Unfortunately, since it was an official university visit, we didn't get to sample the product, but there were many interesting insights about the wine culture developing right now in China. Traditional western wines are a fairly new concept in China, and Chinese palates have thus far shown a preference for ice wine above all else. I think of this being a lot like high school kids who cut their teeth on wine coolers and Boone's Farm, cheap, sugary drinks which are more like Kool-Aid for adults. Ice wine certainly has its place, but it's still a dessert wine and "sweet" seems to be a common point of entry across cultures. Give them time to refine their tastes and they will become a powerful wine market.

A day or two later we spent an afternoon at 798, Beijing's trendy art district. The bus dropped us off, leaving us to explore the galleries and shops, and the skies promptly let loose with a torrential downpour. When it showed no signs of letting up anytime soon, a handful of us ducked into a wine bar whose name now escapes me (and Google is not being helpful, boo!) This place was definitely more of a western-style wine bar, with the standard array of reds and whites subcategorized by country of origin, though I didn't recognize much of anything on the list. At the next table, a couple of Chinese hipster photographers were doing a food shoot, I'm guessing for the wine bar's menu. Despite the language barrier, I was able to recruit them to take a photo of us with my D80.

Being the resident wine expert of the group (hah, imagine that!) it largely fell to me to pick something, and with the waiter's help I settled on a bottle of something red, I think it may have been a zinfandel. It was alright, nothing to write home about, but not terrible and definitely a nice way to wait out a Beijing rainstorm.

On our last night in Beijing we took the bus over to the bar district near Houhai and found a hipster restaurant, painted all in white. There was another photo shoot, this time on couches with models, happening next to our table. Again, we had a wine list. This one was smaller but of better quality than the one at the wine bar in 798 and I chose a glass of something red - again I have no recollection of what it was, but it was something I actually recognized and was impressed by. After dinner we stumbled across a tiny bar called The Awesomeness Bar, which was hidden away in a fairly dark alley off the street. We were the only customers, but it was, well, kinda awesome. The walls were covered with vintage board games and other hipster accouterments, the seating was a maze of mismatched plush sofas and chairs, and the music was classic jazz featuring the likes of Ella Fitzgerald and Louis Armstrong. When we walked in, one of the bartenders was shopping for bartending books on Amazon. Ha! No wine here, but delicious and expensive mixed drinks? Absolutely. Anyone looking for a chill place to drink with friends in Beijing should make it their mission to find the Awesomeness Bar.

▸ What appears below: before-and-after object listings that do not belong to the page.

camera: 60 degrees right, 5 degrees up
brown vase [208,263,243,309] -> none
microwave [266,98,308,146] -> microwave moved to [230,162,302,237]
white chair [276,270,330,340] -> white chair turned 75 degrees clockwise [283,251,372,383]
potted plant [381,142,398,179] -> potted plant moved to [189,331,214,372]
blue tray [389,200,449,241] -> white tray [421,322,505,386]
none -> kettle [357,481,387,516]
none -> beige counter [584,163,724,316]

Overall, my experience with ordering wine in China underscored Carl Crook's point about western-style wine appreciation being something that's just catching on among China's upper middle class. If we found it, it was in trendy hipster bars and restaurants.

In a historical context, it makes some sense. During the Cultural Revolution there definitely would not have been a place for wine. It probably would have been actively sought out for eradication, being either too intellectual (which was bad) or too foreign (which was also bad). It's only when the country reopened to the West in the early 1980s that it would have slowly begun to find its way back in. They're learning it from scratch, and today upper middle class aficionados in China use wine knowledge to gain prestige amongst their peers.

Who would have ever thought I would find a place where I'm considered an expert?

Interestingly, the whole experience of meeting Carl Crook and finding decent wine in Beijing led to my thesis topic, Chinese e-commerce. It doesn't focus on wine, per se, but uses Montrose Beijing's as an example when discussing how to best approach the Chinese market online.